Why we are writing about money

Readers may have noticed that we’ve been keeping a watchful eye on money. Mostly a jaundiced eye, I’m afraid. We’re not Forbes or Money magazine. These and similar publications generally deal with money for its own sake -- money per se, as we say. We at NCR, less acquainted with large gobs of the stuff, are more concerned with what money does to real life.

Originally a brilliant invention -- it certainly beats huxtering around potatoes or goatskins or shiny beads as mediums of exchange -- money grew in sophistication as well as in its power over our lives until what was meant to be a means became an end in itself. And a tantalizing end it has become, though still useless for the long haul: Well-worn clichés such as “you can’t take it with you” or “shrouds have no pockets” must mock the daily lives of the truly moneyed.

Anyway, variations on money’s manifestations and uses ebbed and flowed for centuries, culminating only recently in the emergence of capitalism. This conquest over all other ways of doing business was all the sweeter for capitalists because it was seen to defeat communism on the side.
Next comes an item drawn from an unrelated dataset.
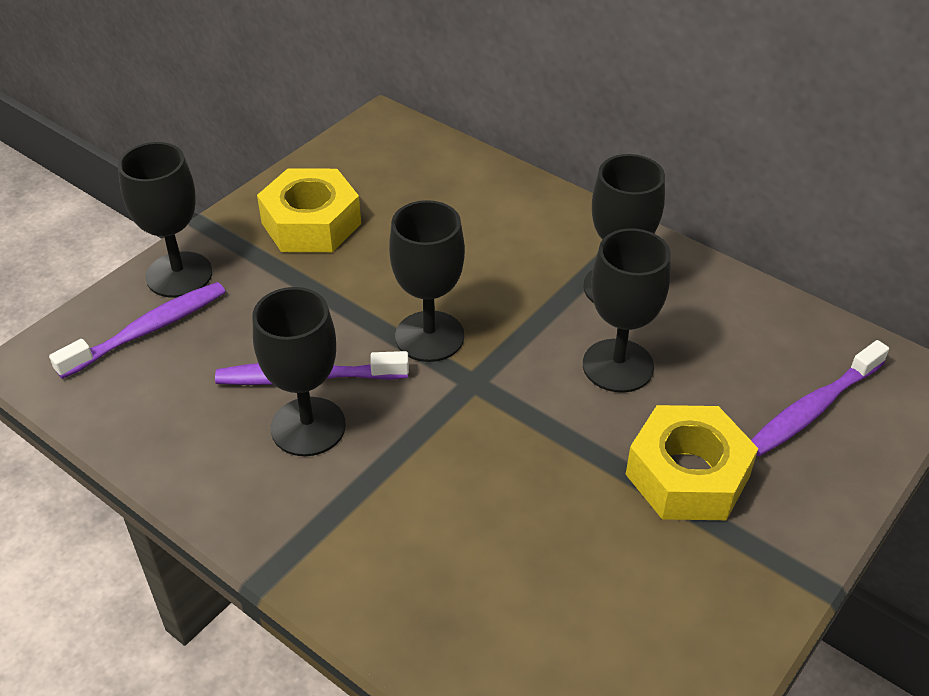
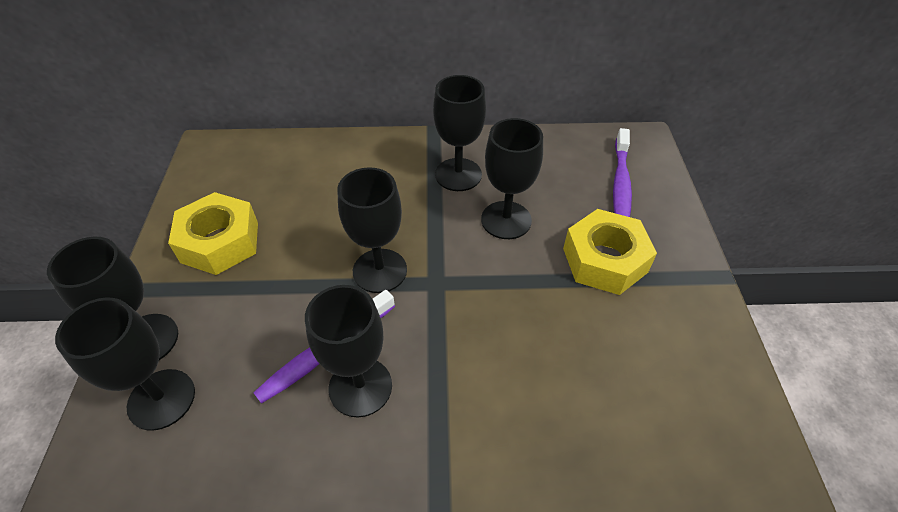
camera: 40 degrees left, 5 degrees up
purple toothbrush [49,282,225,379] -> black goblet [55,298,195,431]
I’ve watched it only from a distance, so I find money really hard to fathom. The difference between stocks and bonds, for example, baffles me. But one thing seems clear to me: Capitalism doesn’t work. Sure, it makes some cats very fat. But if you’re not rich, you’re probably a little poor or very poor, meaning that money is not, for you, fulfilling to any satisfactory degree its purpose as a medium of exchange. No money means no potatoes or goatskins, no Mercedes and maybe no bread or clean water or roof over your head.

It’s when you put it in the hands of big corporations, and especially when the latter go international, that capitalism is hardest to fathom. That’s when big-time operators get together with powerful and motivated politicians and they work out ways to make major money, which sort of automatically neuters it as a medium of exchange, which implies give and take. It must worry corporations that soon the rest of us will have given all we’ve got and they will have nothing more to take.

Our story (Making profit the world’s highest law) by Joe Taglieri offers a startling picture of how a very small group of people can dominate, through manipulation of money, vast influence and power, which in turn engenders further money. Not to hurt anyone’s feelings, but this capitalism is, almost by definition, heartless, its sole aim being to maximize profits -- though kind people do at times break the rules by being kind.

The Multilateral Agreement on Investment treaty that Taglieri writes about is devilishly cleverly conceived. It would place not only individual citizens the world over but also national governments at the service of big capitalists. Notice the clever use of the word “nondiscrimination.” Who could be against nondiscrimination? Read on.

As anyone can easily see, this manipulation of so many human destinies gets me all hot and bothered.

There’s yet another wrinkle. Because most humans still suffer from conscience or other niggling sensibilities, moral ballast must be brought to bear on such lucrative schemes. Religion has, throughout history, both placed moral restraints on greed and covered its behind when compliant apologists were brought aboard. Now that fewer folks believe in really cogent restraints such as hell, ethics is scrambling to get traction from old-fashioned decency and generosity.

Apologists for capitalism are thus invaluable. NCR’s John Allen was, not so long ago, researching a Unocal pipeline project in Burma where a notoriously repressive regime is in bed with big business at the expense of its own citizens. When Allen raised the dread morality question, the vice president for corporate relations at Unocal responded with relief: Let me send you Michael Novak’s Business as a Calling. And he did, overnight.

Novak, no doubt a decent, thoughtful man, surely must have given his book much deep thought. He surely must want what is best for everyone, the poor as well as the rich. He’s also a smart man, though, and can’t help being aware that he’s being used to promote the excesses -- as well as the many admittedly worthy benefits -- of capitalism. Some of the chapter headings of Business as a Calling read almost, in this context, like a Steve Martin skit: “Capitalism Is Better for the Poor,” “Capitalism Reduces Envy” and “Don’t Forget the Fun of It!” (the “it,” as far as I can figure, is business).

The present pope is less ardent about capitalism. Its materialistic, consumeristic core is hard to defend in an era as enlightened as ours. The pope’s sentiments -- which seem also to have been the sentiments of Jesus of Nazareth -- are trickling down. Last week’s article by Dennis Coday described church members in suffering Asia taking an unblinking look at the depredations committed by international financial institutions.

All this is an area in which we at NCR are not as hip as the money men and women. Still, we will do our best to monitor the phenomenon of money, which is so central to the way nearly all humans relate to one another.

The first few reactions to our redesign are in. A mixed bag. The picture, so to speak, is complicated by the fact that, through circumstances beyond our control, the National Catholic Reporter in our masthead is in black for a few weeks before coming up a beautiful blue. We’re not doing this to tantalize you. Really! And, to further test your mettle, the date was missing from last week’s front page. Again, circumstances beyond our control. Look at the bright side: If you preserve your copy, it could eventually be a collector’s item. Please be kind. We’re a work in progress.